**What is being asked:** The answer is the exact text of every line from the one that contains "focal_35mm: 105" to the final line of the entries below, with pictures left out.

**Images with lens parameters:**
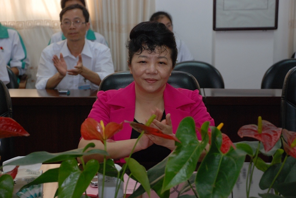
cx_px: 148
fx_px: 864
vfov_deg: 13.1
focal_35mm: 105
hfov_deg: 19.4
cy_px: 99
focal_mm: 70
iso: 640
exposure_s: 1/60
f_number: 5.6
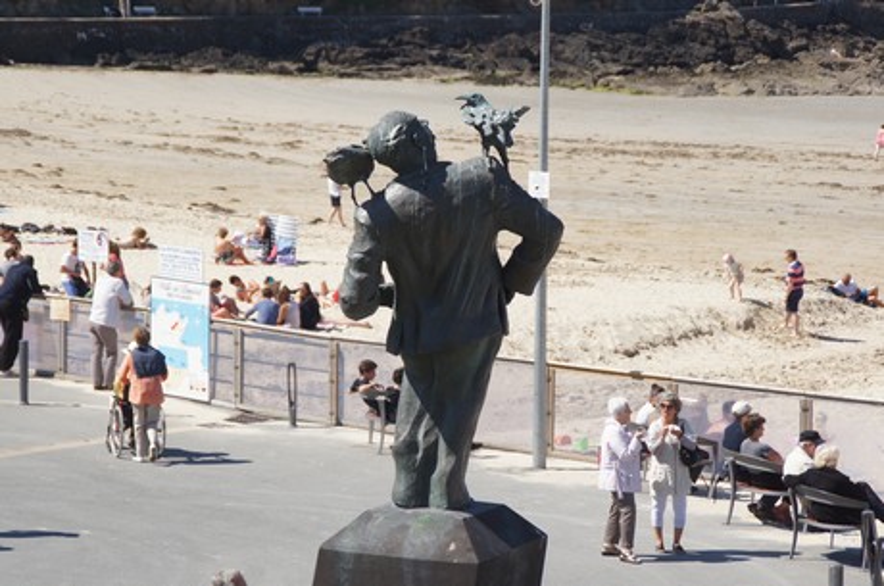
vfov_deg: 9.1
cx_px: 442
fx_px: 3677
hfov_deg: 13.7
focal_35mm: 150
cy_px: 293
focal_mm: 100
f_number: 6.3
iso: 100
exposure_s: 1/320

**Your response:**
focal_35mm: 105
hfov_deg: 19.4
cy_px: 99
focal_mm: 70
iso: 640
exposure_s: 1/60
f_number: 5.6
vfov_deg: 9.1
cx_px: 442
fx_px: 3677
hfov_deg: 13.7
focal_35mm: 150
cy_px: 293
focal_mm: 100
f_number: 6.3
iso: 100
exposure_s: 1/320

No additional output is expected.